Dinah wrote down some thoughts furiously in her notebook before she forgot them. A university didn’t kick out a student simply because she was trapped in a bad relationship, or even because she was barely passing. There had to have been a severe breach of the rules — perhaps something she deeply regretted.
But what did she do?
****
Chloe listened to her mom clanging around wearily in the kitchen, making breakfast. Mom and Dinah had gotten in late last night and Chloe had pretended to be asleep when she heard her walking up the stairs. Now she realized she would have to go downstairs and talk to her, if only for a moment. She ventured downstairs to find her mother hunched over the counter, waiting for the coffee to brew. Her eyes were red and raw-looking, with puffy bags underneath so dark they looked like bruises.
“Can I make you anything?” she asked, smiling at her daughter.
“I’ll get it,” said Chloe. Her mother looked so tired she seemed unable to support her own weight, let alone make breakfast. She moved past Mom and slotted some bread into the toaster. It seemed to take an age to toast. What a fine pair we mak
e, thought Chloe. Mom hunched over the coffeemaker, me slumped over the toaster.
“Where is Dinah?” she asked Mom.
“I think she went out for a run,” said Mom. “I wish I had her energy.”
Chloe thought about Dinah’s tall, lean physique. I wish I had her body.
Chloe scraped some peanut butter onto her toast and sat down at the kitchen table.
Mom’s coffee finished brewing and she added creamer and sugar before sitting down opposite Chloe.
“How is the case going?” Chloe asked, around a bite of toast.
Her mom shook her head. “Okay, I think. It’s a little too early to tell.”
Chloe smiled for a brief moment. “You look tired.”
Mom rubbed her eyes and smiled back. “Just a very long day yesterday, and probably another one today. How was your day?”
Chloe shrugged. “Okay.”
“Well, what classes did you have yesterday?” Mom sipped her coffee, apparently ravenous for details about her incredibly uninteresting day.
“Uh . . . algebra and history,” said Chloe. She couldn’t really remember. School seemed to pass by in one of two phases: either blinding panic when she needed to avoid Jessica Hunter and her minions, or an exhausting haze during which she had no idea what was happening.

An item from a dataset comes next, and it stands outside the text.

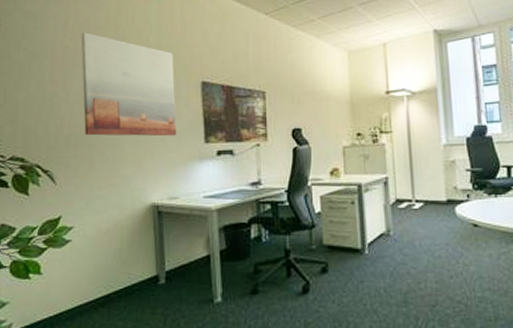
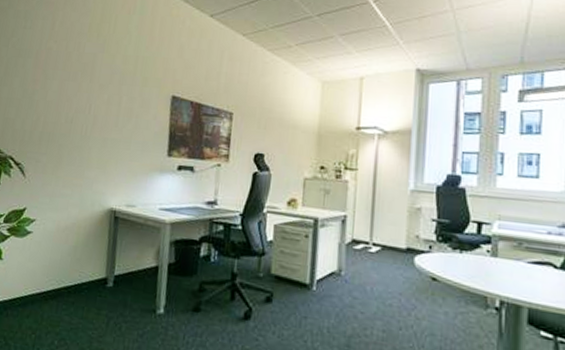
wall art: present [81,32,177,137] -> none [57,36,148,146]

“What did you learn about in history?”
History had been Chloe’s favorite subject once, a lifetime ago. She thought about the class in which she’d sat in a state of fugue, not listening, not caring.
“I think . . . Pearl Harbor?”
Her mom looked up with a frown. “You think?”
“Yeah. Yeah, it was.” Why events unfolded as they did at Pearl Harbor, Chloe wasn’t sure. She remembered the teacher looking at her quizzically, wondering why her previously enthusiastic student sat limply in the corner, like a puppet with no master.
Her mother sensed there was something wrong, and she seemed to think about saying something before concentrating on her coffee.
Chloe was too tired to get into an argument about whether she was interested in school at the moment. It wasn’t the end of the world if she didn’t listen in class from time to time. High school was such a pain, anyway: all that pressure over getting good grades and getting into college. Who could be bothered to care so much?